Found, Lost, Paved and Sunk - Jay Maclean

Found, Lost, Paved and Sunk

By Jay Maclean

  • Release Date: 2018-01-03
  • Genre: Travel Essays & Memoirs

Description

Where is paradise on earth? Somewhere far from the maddening crowds, the cold, the politics, work, of course.People have been searching for their paradise for centuries, even before taxation was invented. The stories of those who wrote about their exploits often reveal more about themselves than the nature of the paradises they sought and sometimes found. Did you know that Sir Walter Raleigh was the world’s first pusher of paradise real estate? Or that among the explorers of tropical paradises, the infamous Captain Bligh of the Bounty was quite humane and considerate? Or that Captain James Cook was the first westerner to get a tropical, full body massage—and was pretty coy about describing it? That the original Shangri-La paradise was a mix of ascetic monks on top of a Tibetan mountain and a tropical village of loose women at its foot? That Thor Heyerdahl and his first wife honeymooned for a whole year in a remote tropical paradise, leading to his Polynesian migration theory and the Kon Tiki expedition?

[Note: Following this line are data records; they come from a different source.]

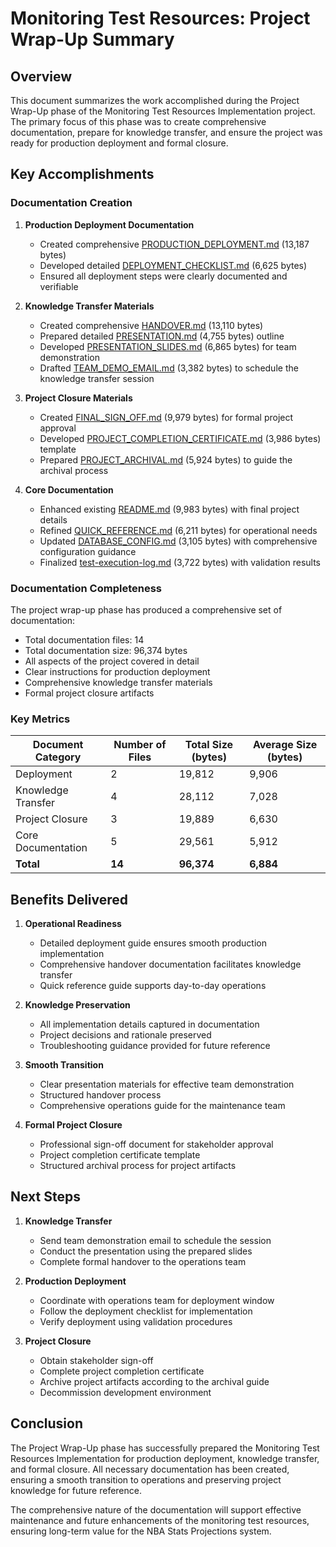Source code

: # Monitoring Test Resources: Project Wrap-Up Summary

## Overview

This document summarizes the work accomplished during the Project Wrap-Up phase of the Monitoring Test Resources Implementation project. The primary focus of this phase was to create comprehensive documentation, prepare for knowledge transfer, and ensure the project was ready for production deployment and formal closure.

## Key Accomplishments

### Documentation Creation

1. **Production Deployment Documentation**
   - Created comprehensive [PRODUCTION_DEPLOYMENT.md](./PRODUCTION_DEPLOYMENT.md) (13,187 bytes)
   - Developed detailed [DEPLOYMENT_CHECKLIST.md](./DEPLOYMENT_CHECKLIST.md) (6,625 bytes)
   - Ensured all deployment steps were clearly documented and verifiable

2. **Knowledge Transfer Materials**
   - Created comprehensive [HANDOVER.md](./HANDOVER.md) (13,110 bytes)
   - Prepared detailed [PRESENTATION.md](./PRESENTATION.md) (4,755 bytes) outline
   - Developed [PRESENTATION_SLIDES.md](./PRESENTATION_SLIDES.md) (6,865 bytes) for team demonstration
   - Drafted [TEAM_DEMO_EMAIL.md](./TEAM_DEMO_EMAIL.md) (3,382 bytes) to schedule the knowledge transfer session

3. **Project Closure Materials**
   - Created [FINAL_SIGN_OFF.md](./FINAL_SIGN_OFF.md) (9,979 bytes) for formal project approval
   - Developed [PROJECT_COMPLETION_CERTIFICATE.md](./PROJECT_COMPLETION_CERTIFICATE.md) (3,986 bytes) template
   - Prepared [PROJECT_ARCHIVAL.md](./PROJECT_ARCHIVAL.md) (5,924 bytes) to guide the archival process

4. **Core Documentation**
   - Enhanced existing [README.md](./README.md) (9,983 bytes) with final project details
   - Refined [QUICK_REFERENCE.md](./QUICK_REFERENCE.md) (6,211 bytes) for operational needs
   - Updated [DATABASE_CONFIG.md](./DATABASE_CONFIG.md) (3,105 bytes) with comprehensive configuration guidance
   - Finalized [test-execution-log.md](./test-execution-log.md) (3,722 bytes) with validation results

### Documentation Completeness

The project wrap-up phase has produced a comprehensive set of documentation:
- Total documentation files: 14
- Total documentation size: 96,374 bytes
- All aspects of the project covered in detail
- Clear instructions for production deployment
- Comprehensive knowledge transfer materials
- Formal project closure artifacts

### Key Metrics

| Document Category | Number of Files | Total Size (bytes) | Average Size (bytes) |
|-------------------|-----------------|--------------------|-----------------------|
| Deployment | 2 | 19,812 | 9,906 |
| Knowledge Transfer | 4 | 28,112 | 7,028 |
| Project Closure | 3 | 19,889 | 6,630 |
| Core Documentation | 5 | 29,561 | 5,912 |
| **Total** | **14** | **96,374** | **6,884** |

## Benefits Delivered

1. **Operational Readiness**
   - Detailed deployment guide ensures smooth production implementation
   - Comprehensive handover documentation facilitates knowledge transfer
   - Quick reference guide supports day-to-day operations

2. **Knowledge Preservation**
   - All implementation details captured in documentation
   - Project decisions and rationale preserved
   - Troubleshooting guidance provided for future reference

3. **Smooth Transition**
   - Clear presentation materials for effective team demonstration
   - Structured handover process
   - Comprehensive operations guide for the maintenance team

4. **Formal Project Closure**
   - Professional sign-off document for stakeholder approval
   - Project completion certificate template
   - Structured archival process for project artifacts

## Next Steps

1. **Knowledge Transfer**
   - Send team demonstration email to schedule the session
   - Conduct the presentation using the prepared slides
   - Complete formal handover to the operations team

2. **Production Deployment**
   - Coordinate with operations team for deployment window
   - Follow the deployment checklist for implementation
   - Verify deployment using validation procedures

3. **Project Closure**
   - Obtain stakeholder sign-off
   - Complete project completion certificate
   - Archive project artifacts according to the archival guide
   - Decommission development environment

## Conclusion

The Project Wrap-Up phase has successfully prepared the Monitoring Test Resources Implementation for production deployment, knowledge transfer, and formal closure. All necessary documentation has been created, ensuring a smooth transition to operations and preserving project knowledge for future reference.

The comprehensive nature of the documentation will support effective maintenance and future enhancements of the monitoring test resources, ensuring long-term value for the NBA Stats Projections system.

Found, Lost, Paved and Sunk: Paradise explores the mind set of artists, beachcombers, colonial administrators, developers, explorers, hermits, missionaries, mutineers, philosophers, scientists and writers, not to mention the native residents who were already living in the paradises they sometimes describe. Learn about the mechanics and problems of living in a paradise, dealing with neighbors both onshore and offshore, housing, water, and health. Learn about the fate of paradises under colonialism and climate change. Learn also about the opinions of other animals and plants; where is their paradise?

The world is changing irreversibly. Where and how does paradise fit into its future? And finally, what does it all really mean?

Found, Lost, Paved and Sunk: Paradise tells all. The book is punctuated with tongue-in-cheek tips for paradise seekers but is entirely factual and extensively referenced with about 200 sources, from exploits of early explorers and travelers to the writings of prominent philosophers.